As important as the Mark-Emma relationship is (and how fantastic Keegan-Michael Key was this season), Playing House is always at its best when it focuses on the bond Maggie and Emma have. That's what this finale is ultimately about. It's a celebration of all the great things that have happened over these two seasons (and one year in the show's timeline). Maggie wants to do something to show Emma just how much she appreciates everything she has done for her. This journey has been difficult at times. But now, everyone is in a place of relative stability and happiness. She wants to surprise Emma with Kenny Loggins tickets and a special song dedication. Of course, certain events happen that get in the way of things going as planned. It leads to the rousing return of Bosephus and Jandana as they scheme to get into the concert. It then works too well. They actually get to meet Kenny Loggins but their impromptu freakout gets them thrown into a cell and away from the concert. It's there that the two have their big moment together of celebrating and appreciating each other. It is beautiful to watch.

It's also great to know that things have a way of magically working themselves out in the end. Mark gets Maggie and Emma out of the cell while Zach gets them onto Kenny's tour bus. Kenny really was touched by the letter Maggie wrote about Emma. That leads to a nice simple song between the three of them. It was a wonderful triumph for the season. The future may be uncertain. Emma doesn't know if something will happen with Mark and whether it will actually be good. Maggie is doing her best to become a nurse but she doesn't know how that will go either. But the two of them will always have each other to look out for their best interests. And sometimes, they'll just get to sing "Celebrate Me Home" with Kenny Loggins. This season was purely magical.

Some more thoughts:
  • "Officer of the Year" was written by Vera Santamaria and directed by Stuart McDonald.
  • "Celebrate Me Scones" was written by Lennon Parham & Jessica St. Clair and directed by Stuart McDonald.
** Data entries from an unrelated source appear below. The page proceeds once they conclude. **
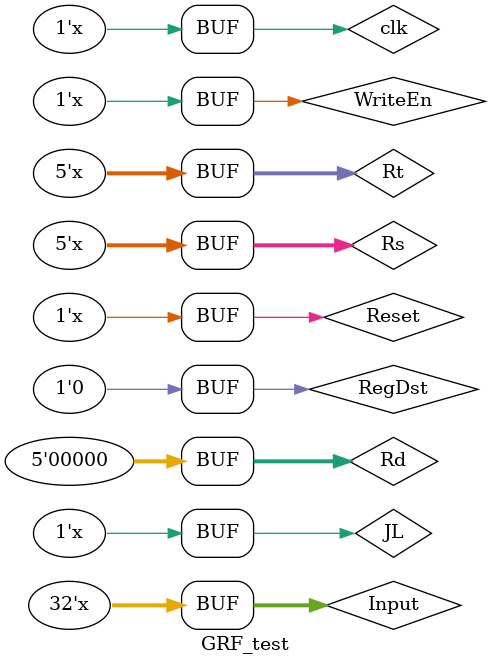
<source format=v>
`timescale 1ns / 1ps


module GRF_test;

	// Inputs
	reg [4:0] Rs;
	reg [4:0] Rt;
	reg [4:0] Rd;
	reg [31:0] Input;
	reg RegDst;
	reg WriteEn;
	reg JL;
	reg Reset;
	reg clk;

	// Outputs
	wire [31:0] RsData;
	wire [31:0] RtData;

	// Instantiate the Unit Under Test (UUT)
	GRF uut (
		.Rs(Rs), 
		.Rt(Rt), 
		.Rd(Rd), 
		.Input(Input), 
		.RegDst(RegDst), 
		.WriteEn(WriteEn), 
		.JL(JL), 
		.Reset(Reset), 
		.clk(clk), 
		.RsData(RsData), 
		.RtData(RtData)
	);

	initial begin
		// Initialize Inputs
		Rs = 0;
		Rt = 0;
		Rd = 0;
		Input = 0;
		RegDst = 0;
		WriteEn = 0;
		JL = 0;
		Reset = 0;
		clk = 0;

		// Wait 100 ns for global reset to finish
        
		// Add stimulus here

	end
	
	always #10 begin
		clk = ~clk;
		Input = Input + 1;
	end
	
	always #20 begin
		Rs = Rs + 1;
		Rt = Rt - 1;
	end
	
	always #200 begin
		JL = ~JL;
	end
	
	always #400 begin
		Reset = ~Reset;
	end
	
	always #100 begin
		WriteEn = ~WriteEn;
	end
	
      
endmodule


</source>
  • Maggie and Bruce sleep together again because of how well they worked together on the dance floor. And yet, both understand that it was just one moment of fun. It's not going to lead to anything else. They are happy with things the way that they are. Everything works. That shows such maturity for the two of them as a couple. They have come a long way since the beginning of the series.
  • It was a bit disappointing that Zach Woods was only in two episodes this season because Zach is always such an amusing character. His brief flirtation here with Pamela Adlon's Pam was hilarious. 
  • Zach's codename of choice is Bernadette Peters. That just makes perfect sense.
  • Dan: "I call her pony because she kicks in bed."
  • Maggie on Mark's outfit choice: "You are neither an Asian gentleman or Steven Seagal."
  • Emma: "I thought you were Bruce and I don't like him."
  • Emma: "So all the times I thought you weren't doing police work, you were?"
  • Maggie: "Bruce! It's our song!" The two of them really do complement each other well on the dance floor.
  • Zach: "How is she able to lift that?" Emma: "She's still breast feeding."
  • Zach on pitch: "Doorbells. None of them are right."
  • Maggie: "Why are you dressed like Shaft?" Mark: "Why am I dressed like Shaft? Are you hunting wabbits?"
  • As was the case last year, it's uncertain if USA will order any more episodes of Playing House. It's such a fun show that I desperately want to see more of. The ratings certainly are low. But the network also tried something different with how the episodes were released. I wonder how much that will factor into the renewal decision.